Friday, October 10, 2008
Noises Off at Ferndale Rep
Then there are his comedies, one of which was so subtle that lead actor Ian McKellan didn’t realize it was supposed to be funny until opening night, when he heard the audience laughing. Noises Off however is anything but subtle, although Frayn maintains it is philosophical: he writes that it concerns the actors’ fear of facing the unrehearsed world outside the theatre.
But like another British philosophical playwright—Tom Stoppard—Frayn found that philosophy goes over best on stage when it is expressed by people dashing frantically about, with at least one young lady in her underwear.
Noises Off is generally acknowledged to be his comic masterpiece, and one of the funniest plays in contemporary theatre. I saw the original Broadway version in the 80s, from the back of the 1100 seat Brooks Atkinson Theatre (the last rush ticket I ever bought), which at that distance was like watching a circus of comical ants. So I made sure to sit close to the stage at Ferndale Rep.
In the first act we see a theatre company in a rushed final rehearsal of a farce called Nothing On. The set—part of a country house replete with the many doors required by farce—is turned around for the second act so the backstage is visible, and the relationships and romantic misalliances set up in the first act result in riotous physical comedy. (It was probably this act that Frayn kept rewriting, to include new business invented by various casts.)

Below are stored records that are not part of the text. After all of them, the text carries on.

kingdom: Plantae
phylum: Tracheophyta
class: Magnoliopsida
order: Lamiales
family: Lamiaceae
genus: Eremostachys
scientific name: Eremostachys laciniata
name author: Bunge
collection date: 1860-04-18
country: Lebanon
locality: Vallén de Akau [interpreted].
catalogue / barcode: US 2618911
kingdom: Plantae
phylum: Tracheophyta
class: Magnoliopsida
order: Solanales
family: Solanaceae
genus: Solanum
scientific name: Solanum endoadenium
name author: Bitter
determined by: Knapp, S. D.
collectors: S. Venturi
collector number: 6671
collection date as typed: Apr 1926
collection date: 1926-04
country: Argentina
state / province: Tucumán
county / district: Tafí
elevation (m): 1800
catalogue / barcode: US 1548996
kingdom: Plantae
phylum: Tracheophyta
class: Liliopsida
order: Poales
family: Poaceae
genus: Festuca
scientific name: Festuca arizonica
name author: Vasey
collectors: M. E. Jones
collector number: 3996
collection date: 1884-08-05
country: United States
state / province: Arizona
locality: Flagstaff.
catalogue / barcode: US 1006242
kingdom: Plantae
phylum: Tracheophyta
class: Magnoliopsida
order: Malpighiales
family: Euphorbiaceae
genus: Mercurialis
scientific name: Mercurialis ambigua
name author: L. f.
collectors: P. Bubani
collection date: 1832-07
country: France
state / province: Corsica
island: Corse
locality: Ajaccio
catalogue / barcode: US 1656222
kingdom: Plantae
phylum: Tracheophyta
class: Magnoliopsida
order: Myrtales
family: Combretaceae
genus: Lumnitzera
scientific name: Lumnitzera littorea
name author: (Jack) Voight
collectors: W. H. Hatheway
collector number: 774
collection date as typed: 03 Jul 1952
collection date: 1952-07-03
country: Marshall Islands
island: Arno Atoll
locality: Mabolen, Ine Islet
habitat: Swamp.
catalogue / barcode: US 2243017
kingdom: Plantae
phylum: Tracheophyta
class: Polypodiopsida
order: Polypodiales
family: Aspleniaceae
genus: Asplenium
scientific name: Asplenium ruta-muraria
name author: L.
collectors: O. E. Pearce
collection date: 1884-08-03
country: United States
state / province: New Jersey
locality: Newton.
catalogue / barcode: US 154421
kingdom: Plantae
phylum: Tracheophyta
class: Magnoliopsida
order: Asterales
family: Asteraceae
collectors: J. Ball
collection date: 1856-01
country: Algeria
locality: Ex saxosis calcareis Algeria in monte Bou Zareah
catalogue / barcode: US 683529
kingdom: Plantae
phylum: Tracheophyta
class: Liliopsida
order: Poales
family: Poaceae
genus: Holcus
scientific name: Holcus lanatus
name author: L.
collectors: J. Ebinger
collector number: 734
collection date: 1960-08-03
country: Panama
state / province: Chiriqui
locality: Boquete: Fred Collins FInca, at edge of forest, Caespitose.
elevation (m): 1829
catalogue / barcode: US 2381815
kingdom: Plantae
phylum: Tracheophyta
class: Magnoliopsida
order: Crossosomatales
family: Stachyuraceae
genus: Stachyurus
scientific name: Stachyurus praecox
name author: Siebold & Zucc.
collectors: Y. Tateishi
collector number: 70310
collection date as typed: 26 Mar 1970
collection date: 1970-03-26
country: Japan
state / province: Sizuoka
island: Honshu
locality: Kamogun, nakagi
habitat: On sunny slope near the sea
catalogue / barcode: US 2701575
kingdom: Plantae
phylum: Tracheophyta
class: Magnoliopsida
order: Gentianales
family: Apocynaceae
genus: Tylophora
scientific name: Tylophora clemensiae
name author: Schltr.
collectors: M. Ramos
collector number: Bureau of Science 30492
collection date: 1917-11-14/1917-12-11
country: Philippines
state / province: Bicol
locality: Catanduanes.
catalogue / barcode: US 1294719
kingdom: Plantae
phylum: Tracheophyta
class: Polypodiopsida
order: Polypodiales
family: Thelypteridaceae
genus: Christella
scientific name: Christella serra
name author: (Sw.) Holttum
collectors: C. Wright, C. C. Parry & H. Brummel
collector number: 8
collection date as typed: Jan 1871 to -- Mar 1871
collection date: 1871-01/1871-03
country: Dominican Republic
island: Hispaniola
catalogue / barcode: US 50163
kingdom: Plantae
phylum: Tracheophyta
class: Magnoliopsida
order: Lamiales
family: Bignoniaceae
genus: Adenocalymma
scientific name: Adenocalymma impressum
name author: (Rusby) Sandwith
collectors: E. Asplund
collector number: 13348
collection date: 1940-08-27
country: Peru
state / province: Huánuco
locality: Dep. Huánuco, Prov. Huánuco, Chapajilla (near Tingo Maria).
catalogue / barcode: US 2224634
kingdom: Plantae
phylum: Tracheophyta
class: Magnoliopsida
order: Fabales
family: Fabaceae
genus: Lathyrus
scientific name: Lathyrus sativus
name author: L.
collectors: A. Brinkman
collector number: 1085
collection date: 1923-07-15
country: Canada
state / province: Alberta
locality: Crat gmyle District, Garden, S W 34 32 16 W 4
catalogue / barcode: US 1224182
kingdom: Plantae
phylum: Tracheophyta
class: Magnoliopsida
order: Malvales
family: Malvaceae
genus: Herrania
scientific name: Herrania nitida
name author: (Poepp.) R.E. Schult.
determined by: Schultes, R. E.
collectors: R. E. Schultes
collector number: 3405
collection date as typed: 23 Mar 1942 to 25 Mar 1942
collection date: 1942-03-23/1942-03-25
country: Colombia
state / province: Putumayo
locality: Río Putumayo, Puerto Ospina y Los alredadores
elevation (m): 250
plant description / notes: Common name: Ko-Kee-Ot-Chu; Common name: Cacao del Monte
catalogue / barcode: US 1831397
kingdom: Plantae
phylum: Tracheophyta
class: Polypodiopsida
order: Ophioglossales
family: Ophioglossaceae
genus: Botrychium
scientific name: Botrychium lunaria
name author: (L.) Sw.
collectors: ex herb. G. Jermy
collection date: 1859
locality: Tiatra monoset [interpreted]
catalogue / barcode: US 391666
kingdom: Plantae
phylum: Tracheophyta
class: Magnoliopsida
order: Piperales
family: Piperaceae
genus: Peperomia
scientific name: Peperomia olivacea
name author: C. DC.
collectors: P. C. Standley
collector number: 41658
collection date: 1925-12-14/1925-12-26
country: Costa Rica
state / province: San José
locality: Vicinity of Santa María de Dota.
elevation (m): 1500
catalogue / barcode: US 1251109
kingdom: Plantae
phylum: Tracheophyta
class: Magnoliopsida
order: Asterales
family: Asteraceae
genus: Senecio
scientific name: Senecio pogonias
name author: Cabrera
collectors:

The stage is turned around again for the third act, for a performance at the end of the tour when the actors’ relationships have devolved further, and the chaos has spilled onto the stage.
The first act is usually the set-up for the next two, but in the Ferndale production it was genuinely funny. The cast performed the physical comedy of the second act flawlessly, producing the most hilarious moments. The third act had lots of payoffs and comic business but seemed less coherent, which is an odd word to use about chaos.
Besides accomplishing the physical bits at break-neck speed, the actors also had to quickly sketch characters in the first act, aided by Frayn’s skill in providing most with attitudes and catch phrases to capture their characters.
The entire cast--Adina Lawson, Bryeon Earle, Sam Cord, Brittany Gonzales, Bill and Gerri Cose, Jim Berry and Daniel Amaral—performed both jobs with skill and conviction. Sam Cord deserves special mention for the most acrobatic stunts. All in all, it’s a high quality production, with a solidly handsome set designed by Gary Franklin (during the two unavoidable but draining intermissions, audience members seemed to like watching it be turned around), and 1980s period costumes (complete with leisure suit) by Christen Condry Whisenhunt.
Director Renee Grinnell, who did Lend Me A Tenor at NCRT last season, again demonstrates her facility for fast-paced farce. Some of the physical humor involves a telephone cord, a lost contact lens and a plate of sardines. It’s fascinating that in the age of cell phones, disposable lenses and microwaved snacks that this comedy still works.
Also the story involves a style of theatre and a theatrical tradition unfamiliar to most of us here, and largely gone. Even the titles (“Noises Off,” “Nothing On”) are British and theatrical puns. But even without the depth of reference, the basic structure and theatricality of Noises Off can delight audiences in Humboldt County. Plus the style of Frayn’s language is familiar—he shares a comedic (and philosophical) lineage with Monty Python, Douglas Adams and Beyond the Fringe.
Besides, theatre stories have their own charm and wide attraction. People who have participated in theatre may have encountered actors like the earnest Frederick, the pompous but vague Garry, etc., or they recognize the stage culture of endearments and entanglements, and this knockabout will have additional resonance, and even sweetness.